The Saudi military said it intercepted seven ballistic missiles fired by the Houthis at the kingdom, three of them targeting Riyadh, two targeting Jizan and one apiece targeting Najran and Khamis Mushait.
The Saudi-owned satellite news channel Al Arabiya aired footage that it said showed Patriot missile batteries firing at the incoming Houthi missiles in Riyadh. One Patriot missile appears to explode seconds after being launched, drawing a shout from a bystander as flaming fragments rain down on the ground.
In another video circulated online, a just-launched Patriot missile suddenly changes course, smashing into the ground near a residential neighborhood
The Saudi military did not acknowledge the apparent missile malfunctions.
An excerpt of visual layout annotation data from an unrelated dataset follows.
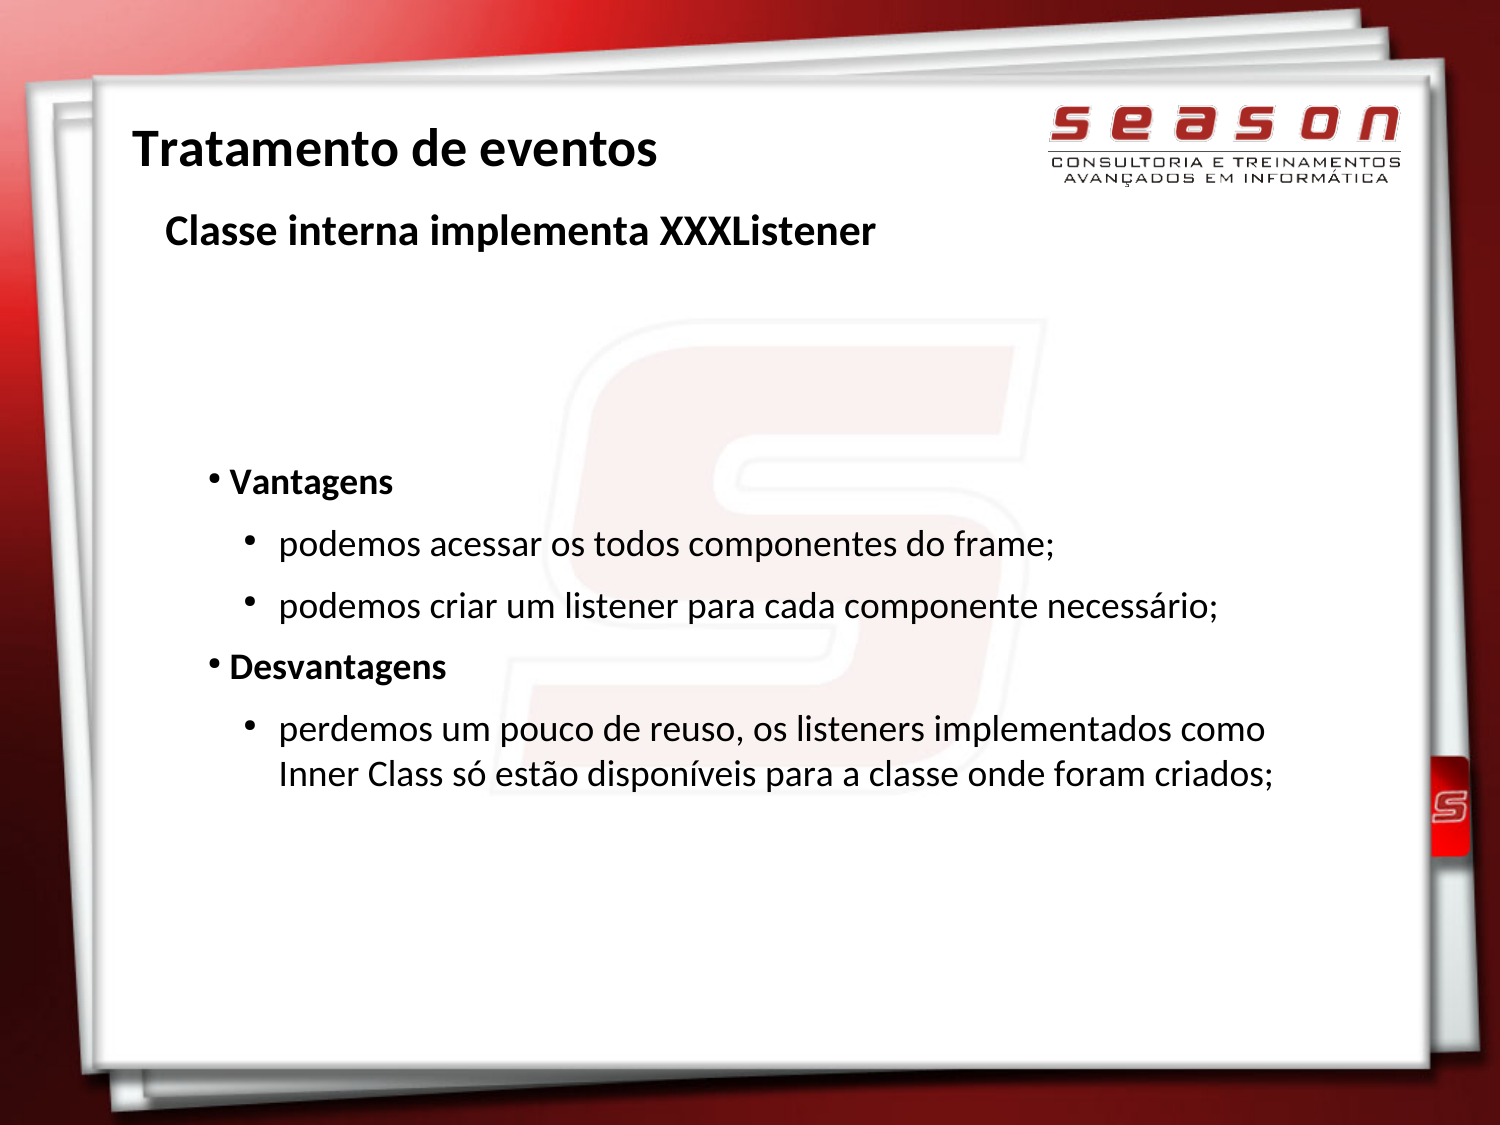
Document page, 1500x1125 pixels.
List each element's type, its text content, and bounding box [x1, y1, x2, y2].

text_box Classe interna implementa XXXListener [165, 201, 1240, 255]
text_box Vantagens podemos acessar os todos componentes do frame; podemos criar um listener para cada componente necessário; Desvantagens perdemos um pouco de reuso, os listeners implementados como Inner Class só estão disponíveis para a classe onde foram criados; [207, 357, 1328, 894]
picture [0, 0, 1500, 1125]
title Tratamento de eventos [118, 33, 1394, 257]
Saudi Col. Turki al-Maliki only said in a statement that “all seven ballistic missiles were intercepted and destroyed.”
This is not the first time experts question Saudi claims on missile interceptions.
The Associated Press quoted defense analysts as saying that the Royal Saudi Air Defense Forces largely rely on Patriot PAC-2 missiles, a system developed in the late 1980s. Those missiles rely on so-called “blast fragmentation” to destroy incoming missiles, spreading over an area like a fired shotgun shell.
Debris found from recent Houthi missile launches hasn’t born any marks suggesting it was hit by such missiles, analysts say, according to AP. The Houthi “Burkan,” or “Volcano,” missile used in attacks on Riyadh also have warheads that separate from the missile fuselage, making them even harder to hit.
“The PAC-2 missile that it has had in its inventory since the 1990s was designed to intercept slower, shorter-range non-separating ballistic missiles and would probably struggle to destroy the Burkan … after separation,” Jeremy Binnie, an analyst at Jane’s Defense Weekly, wrote in January.
“The Patriot systems are really overmatched – the missiles that the Houthis are launching at Riyadh have a range of 1,000 kilometers (620 miles) and a separating warhead,” Binnie said. “I wouldn’t expect any of the intercepts to succeed against a missile like that.”
Saudi Arabia also has PAC-3 Patriot missiles, designed to directly hit incoming missiles. Sales of those missiles, which in 2015 were estimated at $5.4 billion, have been applauded by President Donald Trump.